Раскаты громкого, хорошо поставленного голоса «потомка Венеры» разносились по всему Форуму «Вечного Города», доходя до ушей взволнованной произнесенной Цезарем похвальной речи толпы, растроганной до слез (раз в неделю почему и не поплакать?). Молодой Цезарь, облаченный в черную траурную «тогу пуллу» (или, может быть, в пенулу — темный широкий длинный плащ без рукавов, наподобие пончо), произнес неслыханно, сенсационно высокомерную речь о своем семействе, которое в действительности больше не играло почти никакой (во всяком случае — заметной) роли в жизни республики. Однако совершенно особую нотку этой хвалебной речи придавала деталь, свидетельствующая о незаурядной отваге оратора: среди благоговейно внимающих Цезарю «предков», восседающих на Форуме в курульных креслах, выделялся мим в маске Гая Мария Старшего, которого Цезарь, по образному выражению Плутарха, как бы «возвратил из Аида (подземного царства— В. А.) на Форум». А ведь великий реформатор римской армии (в чем сами римляне, в отличие от некоторых современных авторов, не сомневались) и полководец из простонародья был объявлен Суллой врагом государства, и, несмотря на восстановление «досулланских» порядков, этот заклятый недруг «оптиматов» все еще не был реабилитирован.

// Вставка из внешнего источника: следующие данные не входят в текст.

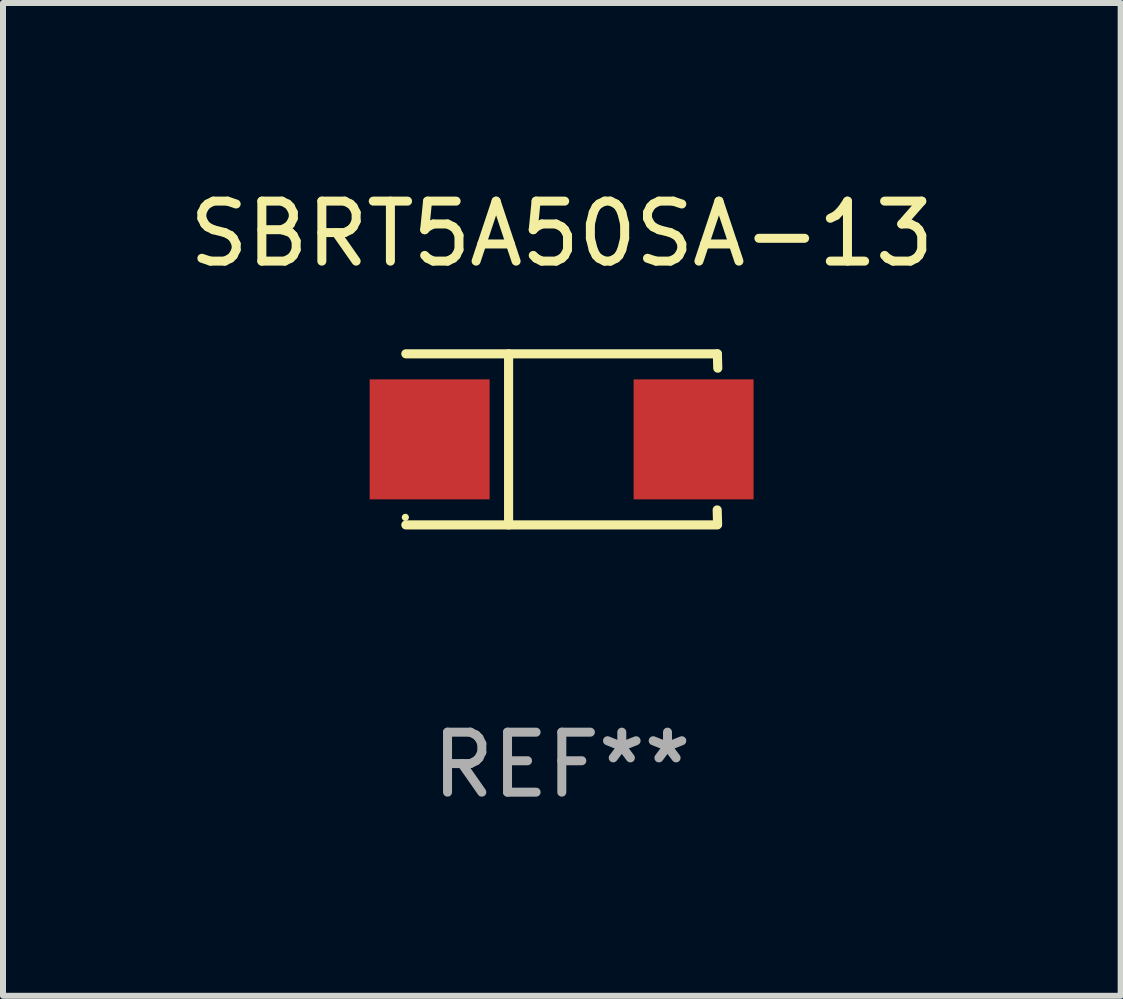
<source format=kicad_pcb>
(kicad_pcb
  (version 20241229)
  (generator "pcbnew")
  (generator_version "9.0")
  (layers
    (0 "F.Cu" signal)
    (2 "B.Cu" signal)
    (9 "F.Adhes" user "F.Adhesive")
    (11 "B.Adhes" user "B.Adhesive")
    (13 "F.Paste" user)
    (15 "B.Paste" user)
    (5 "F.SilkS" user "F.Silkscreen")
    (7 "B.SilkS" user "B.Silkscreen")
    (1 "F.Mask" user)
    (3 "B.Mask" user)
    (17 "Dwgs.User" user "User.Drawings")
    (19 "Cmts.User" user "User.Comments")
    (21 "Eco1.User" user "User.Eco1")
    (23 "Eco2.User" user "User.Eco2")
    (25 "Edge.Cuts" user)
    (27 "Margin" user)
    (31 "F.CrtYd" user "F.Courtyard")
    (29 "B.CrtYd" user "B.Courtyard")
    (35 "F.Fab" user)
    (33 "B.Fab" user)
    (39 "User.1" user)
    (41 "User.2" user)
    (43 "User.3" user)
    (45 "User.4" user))
  (footprint "SBRT5A50SA-13"
    (layer "F.Cu")
    (at 6.315 4.274)
    (property "Reference" "SBRT5A50SA-13" (at 0 -3.426 0) (layer "F.SilkS") (effects (font (size 1 1) (thickness 0.15))))
    (attr through_hole)
    (fp_line (start -2.6 -1.426) (end 2.593 -1.426) (stroke (width 0.152) (type solid)) (layer "F.SilkS"))
    (fp_line (start -2.6 1.426) (end 2.593 1.426) (stroke (width 0.152) (type solid)) (layer "F.SilkS"))
    (fp_line (start -0.887 -1.426) (end -0.887 1.426) (stroke (width 0.152) (type solid)) (layer "F.SilkS"))
    (fp_line (start 2.59 1.176) (end 2.597 1.415) (stroke (width 0.152) (type solid)) (layer "F.SilkS"))
    (fp_line (start 2.593 -1.426) (end 2.6 -1.187) (stroke (width 0.152) (type solid)) (layer "F.SilkS"))
    (fp_circle (center -2.608 1.3) (end -2.578 1.3) (stroke (width 0.06) (type solid)) (fill no) (layer "F.SilkS"))
    (fp_text user "REF**" (at 0 5.426 0) (layer "F.Fab") (effects (font (size 1 1) (thickness 0.15))))
    (pad "1" smd rect (at -2.203 0 180) (size 2 2) (layers "F.Cu" "F.Mask" "F.Paste"))
    (pad "2" smd rect (at 2.197 0 180) (size 2 2) (layers "F.Cu" "F.Mask" "F.Paste")))
  (gr_rect
    (start -3 -3)
    (end 15.631 13.549)
    (stroke (width 0.1) (type default))
    (fill no)
    (layer "Edge.Cuts")))
</source>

Должно быть, эффект, произведенный похоронами вдовы Мария на римское общество, был подобен удару грома. И в каком благоприятном и выгодном свете, в каком ореоле мужества, благочестия («пиетас») и фамильной гордости предстал в его глазах организовавший эти похороны и увенчавший их своей хвалебной речью молодой племянник Мария, вполне достойный своего прославленного дяди! Между тем, Цезарь действовал отнюдь не под влиянием момента, не в порыве внезапного вдохновения или воодушевления, не в силах более сдерживать обуревавшие его тираноборческие чувства и любовь к свободе. Сделанный им шаг был не только решительным, но хладнокровно и заранее продуманным, плодом долгих тщательных политических расчетов, направленным на приобретение популярности у надолго запомнившего его римского народа. Помноженный на проникнутое искренней скорбью по умершей супруге и в то же время трогательно-скромное поведение «потомка Венеры» на похоронах безвременно скончавшейся Корнелии, он превратил пережившего двойную утрату Гая Юлия в любимца римской «черни», вовсе не случайно еще во время похорон его тетки Юлии заглушившей одобрительными возгласами и долгими, продолжительными аплодисментами, переходящими в овацию, отдельные протестующие выкрики некоторых неисправимых ревнителей памяти Суллы. «Держать надгробные речи при погребении старых женщин было у римлян в обычае, в отношении же молодых такого обычая не было, и первым сделал это Цезарь, когда умерла его жена. И это вызвало одобрение народа и привлекло его симпатии к Цезарю, как к человеку кроткого и благородного нрава» (Плутарх).
Впрочем, этот успех пока еще оставался весьма скромным. Несмотря на привлеченное Цезарем к себе внимание римского общества, постепенно возвращающегося к нормальной жизни в ходе послесулланской «оттепели», он оставался скорее на уровне, так сказать, семейной интриги, чем на уровне большой политики. Сенат и ведущие деятели олигархической республики наверняка лишь пожали плечами, узнав об эксцентричной выходке молодого племянника Мария, увязшего по уши в долгах и многочисленных любовных интрижках ловца удовольствий, вне всякого сомнения, сообразительного, умного, находчивого, учтивого, приветливого, приятного в обхождении обладателя гражданского венка, остающегося, тем не менее, не взирая на все свои достоинства и дарования, лишь на задворках большой политики, и никогда не находящегося в центре событий. Никто из них даже в самых страшных снах, не мог себе вообразить, что придет день — и эта плохо подпоясанная «вифинская царица», этот «покоритель Никомеда» станет третьим членом союза, заключенного между Крассом и Помпеем — чтобы затем одолеть обоих своих союзников, расчистив себе путь к единоличной высшей власти…
Впрочем, никаким репрессиям Цезарь за свое дерзкое поведение не подвергся — время было не то, что при Сулле. К тому же Гай Юлий сразу же по завершении погребальных торжеств покинул Рим, отправившись (как того требовала его должность квестора) с претором Антинием Ветом (или Ветером) в провинцию «Испания (Гиспания) Ультериор», или, по-русски — Дальнюю Испанию.